** Study material follows **

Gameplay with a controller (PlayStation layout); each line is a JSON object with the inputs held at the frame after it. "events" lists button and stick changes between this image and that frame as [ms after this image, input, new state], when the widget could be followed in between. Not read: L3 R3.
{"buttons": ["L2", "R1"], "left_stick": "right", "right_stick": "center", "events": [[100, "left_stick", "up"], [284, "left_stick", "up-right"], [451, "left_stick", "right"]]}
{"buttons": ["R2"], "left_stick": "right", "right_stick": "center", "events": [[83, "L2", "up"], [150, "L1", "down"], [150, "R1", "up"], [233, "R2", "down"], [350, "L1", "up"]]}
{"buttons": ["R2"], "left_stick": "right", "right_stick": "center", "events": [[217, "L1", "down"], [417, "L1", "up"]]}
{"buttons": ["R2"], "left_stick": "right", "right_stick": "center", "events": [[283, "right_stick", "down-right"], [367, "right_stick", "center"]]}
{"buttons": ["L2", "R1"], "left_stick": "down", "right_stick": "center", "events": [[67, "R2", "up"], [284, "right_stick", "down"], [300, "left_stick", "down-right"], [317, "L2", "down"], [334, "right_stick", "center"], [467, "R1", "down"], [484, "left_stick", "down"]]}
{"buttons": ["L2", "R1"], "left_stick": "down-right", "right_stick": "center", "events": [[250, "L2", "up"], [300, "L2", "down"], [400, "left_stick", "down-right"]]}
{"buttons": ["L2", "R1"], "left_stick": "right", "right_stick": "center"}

** End of Study material **

Extract the complete data, matching each line exactly.

**Result of this task:**
Gameplay with a controller (PlayStation layout); each line is a JSON object with the inputs held at the frame after it. "events" lists button and stick changes between this image and that frame as [ms after this image, input, new state], when the widget could be followed in between. Not read: L3 R3.
{"buttons": ["L2", "R1"], "left_stick": "right", "right_stick": "center", "events": [[100, "left_stick", "up"], [284, "left_stick", "up-right"], [451, "left_stick", "right"]]}
{"buttons": ["R2"], "left_stick": "right", "right_stick": "center", "events": [[83, "L2", "up"], [150, "L1", "down"], [150, "R1", "up"], [233, "R2", "down"], [350, "L1", "up"]]}
{"buttons": ["R2"], "left_stick": "right", "right_stick": "center", "events": [[217, "L1", "down"], [417, "L1", "up"]]}
{"buttons": ["R2"], "left_stick": "right", "right_stick": "center", "events": [[283, "right_stick", "down-right"], [367, "right_stick", "center"]]}
{"buttons": ["L2", "R1"], "left_stick": "down", "right_stick": "center", "events": [[67, "R2", "up"], [284, "right_stick", "down"], [300, "left_stick", "down-right"], [317, "L2", "down"], [334, "right_stick", "center"], [467, "R1", "down"], [484, "left_stick", "down"]]}
{"buttons": ["L2", "R1"], "left_stick": "down-right", "right_stick": "center", "events": [[250, "L2", "up"], [300, "L2", "down"], [400, "left_stick", "down-right"]]}
{"buttons": ["L2", "R1"], "left_stick": "right", "right_stick": "center"}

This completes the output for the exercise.